Zwischen Schule und abendlichen Vorstellungen bereitet sich Bekim vor. So gut es eben geht. Anstrengend sei es schon gewesen, „aber Kunst braucht Überforderung“, sagt der Schauspielschüler. Um vier Uhr morgens macht er sich auf den Weg nach Hamburg, geht im Zug alles durch und zieht sich sogar dort schon für das Vorsprechen um. Er spürt das Adrenalin und die ungebremste Lust, gleich spielen zu können – kurz vor Hamburg-Altona konnte der Zug dann nicht mehr weiterfahren. Kein schönes Gefühl, diese Mischung aus Übermüdung, Aufregung und Zweifel. Rechtzeitig setzt sich der Zug dann doch in Bewegung, Bekim schafft es zum Termin. „Das Vorsprechen hat Spaß gemacht. Es hat auch schon welche gegeben, bei denen ich total versagt habe“, sagt er.

Bekim überzeugt in Hamburg, und das, obwohl er in seiner Ausbildung noch nicht einmal eine intensive Vorsprech-Vorbereitung hatte. Die steht erst im vierten Jahr auf dem Plan.

„Das Rausgehen passiert meist erst mit dem Absolventenvorsprechen. Da kommen Leute von außen und schauen sich die Schüler an“, erklärt Andreas Sippel, Sprecherzieher an der Otto-Falckenberg-Schule. Der 57-Jährige ist seit dreißig Jahren in der Theaterwelt unterwegs. Es könne hin und wieder passieren, dass die Theater junge Talente entdecken. Maike Droste beispielsweise erhielt ihre Ausbildung ebenfalls an der Otto-Falckenberg-Schule und ging früher. Heute spielt sie erfolgreich an verschiedenen Theatern in Deutschland, Österreich und der Schweiz und ist im Fernsehen zu sehen.
 Das Theaterhaus aus Hamburg ist nicht gerade für sein junges Ensemble bekannt: „Das Thalia nimmt selten Anfänger auf. Die besseren Chancen haben ältere Schauspieler mit Erfahrung“, ergänzt Sippel.

Für eine Produktion soll Bekim in Hamburg engagiert werden. Doch für die Probezeit so lange von der Schule freigestellt zu werden ist nicht möglich. Also wird ihm direkt ein Vertrag angeboten. Bekim nimmt an.
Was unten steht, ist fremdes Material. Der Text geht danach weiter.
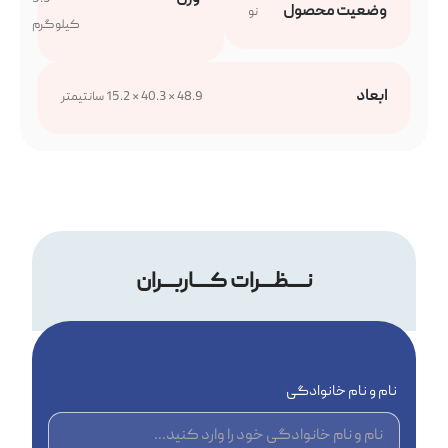
وضعیت محصول
نو
کیلوگرم
ابعاد
48.9 × 40.3 × 15.2 سانتیمتر
نــــظـــرات کــــاربـــران
نام و نام خانوادگی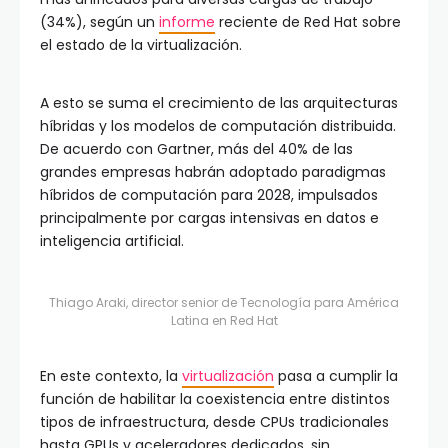
(34%), según un
informe
reciente de Red Hat sobre
el estado de la virtualización.
A esto se suma el crecimiento de las arquitecturas
híbridas y los modelos de computación distribuida.
De acuerdo con Gartner, más del 40% de las
grandes empresas habrán adoptado paradigmas
híbridos de computación para 2028, impulsados
principalmente por cargas intensivas en datos e
inteligencia artificial.
Thiago Araki, director senior de Tecnología para América
Latina en Red Hat
En este contexto, la
virtualización
pasa a cumplir la
función de habilitar la coexistencia entre distintos
tipos de infraestructura, desde CPUs tradicionales
hasta GPUs y aceleradores dedicados, sin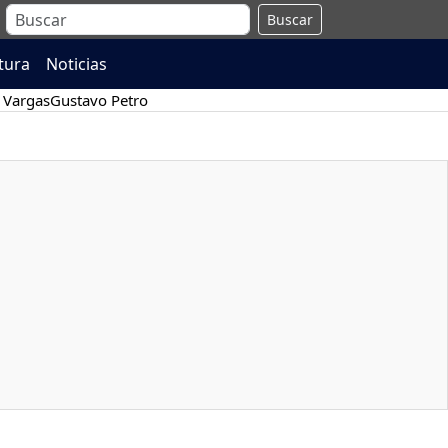
Buscar
atura
Noticias
 Vargas
Gustavo Petro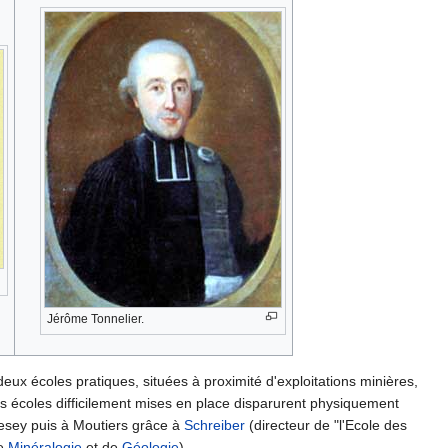
Jérôme Tonnelier.
eux écoles pratiques, situées à proximité d'exploitations minières,
es écoles difficilement mises en place disparurent physiquement
Pesey puis à Moutiers grâce à
Schreiber
(directeur de "l'Ecole des
de
Minéralogie
et de
Géologie
).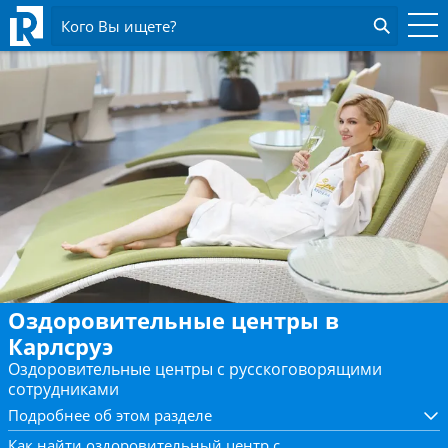
Кого Вы ищете?
Оздоровительные центры в
Карлсруэ
Оздоровительные центры с русскоговорящими
сотрудниками
Подробнее об этом разделе
Как найти оздоровительный центр с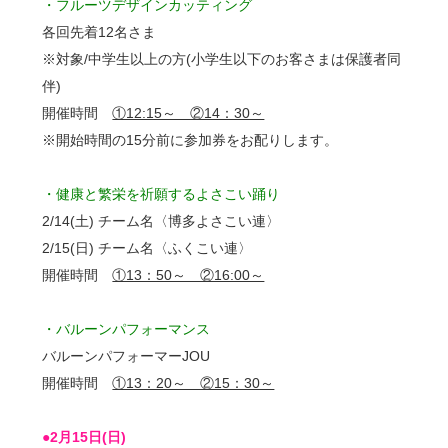
・フルーツデザインカッティング
各回先着12名さま
※対象/中学生以上の方(小学生以下のお客さまは保護者同
伴)
開催時間
①12:15～ ②14：30～
※開始時間の15分前に参加券をお配りします。
・健康と繁栄を祈願するよさこい踊り
2/14(土) チーム名〈博多よさこい連〉
2/15(日) チーム名〈ふくこい連〉
開催時間
①13：50～ ②16:00～
・バルーンパフォーマンス
バルーンパフォーマーJOU
開催時間
①13：20～ ②15：30～
●2月15日(日)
Natürlich habe er darüber nachgedacht, ob es das Richtige sei, die Ausbildung abzubrechen. „Das ist eine große Sache, aber am Ende ist man als Schauspielstudent insgeheim auch ein bisschen froh, wenn man beim Intendantenvorsprechen nicht dabei ist. Das ist ja schon ein richtiges Fleischgeschaue“, sagt Bekim und muss grinsen.

Ob es ihm schwer falle, München zu verlassen? „Ich freue mich auf Hamburg. Schwieriger war es, nach München zu kommen aus meiner Kleinstadt.“ Damals hat er zum ersten Mal seine Heimat verlassen und wurde auf der Maximiliansstraße – in dessen unmittelbarer Nähe sich die Otto-Falckenberg-Schule befindet – erst einmal von dem ganzen Reichtum und Schicki-Micki erschlagen. „Das war schon ein kleiner Kulturschock. Aber so ist es ja zum Glück nicht überall in München.“

Mit Dreitagebart und dem schwarzen Rollkragenpullover ist er nicht einer, der durch sein Aussehen sofort auffällt. Wohl aber durch sein Handwerk, wenn er auf der Bühne steht und in einer Rolle aufgeht. Gibt es ein Erfolgsrezept? Bekim ist überzeugt, dass man sich beim Vorsprechen selbst treu bleiben sollte. Auch die Lockerheit im Spiel sei wichtig, die Begeisterung. So etwas merken Theatermenschen. Es sei für ihn ein sehr großes Kompliment, nach Hamburg gehen zu dürfen. Was er gerade erlebt, davon träumen viele. „Das ist kein Ruhekissen für mich, die Ausbildung hört nie auf. Jetzt geht es erst richtig los“, sagt Bekim. Er lächelt.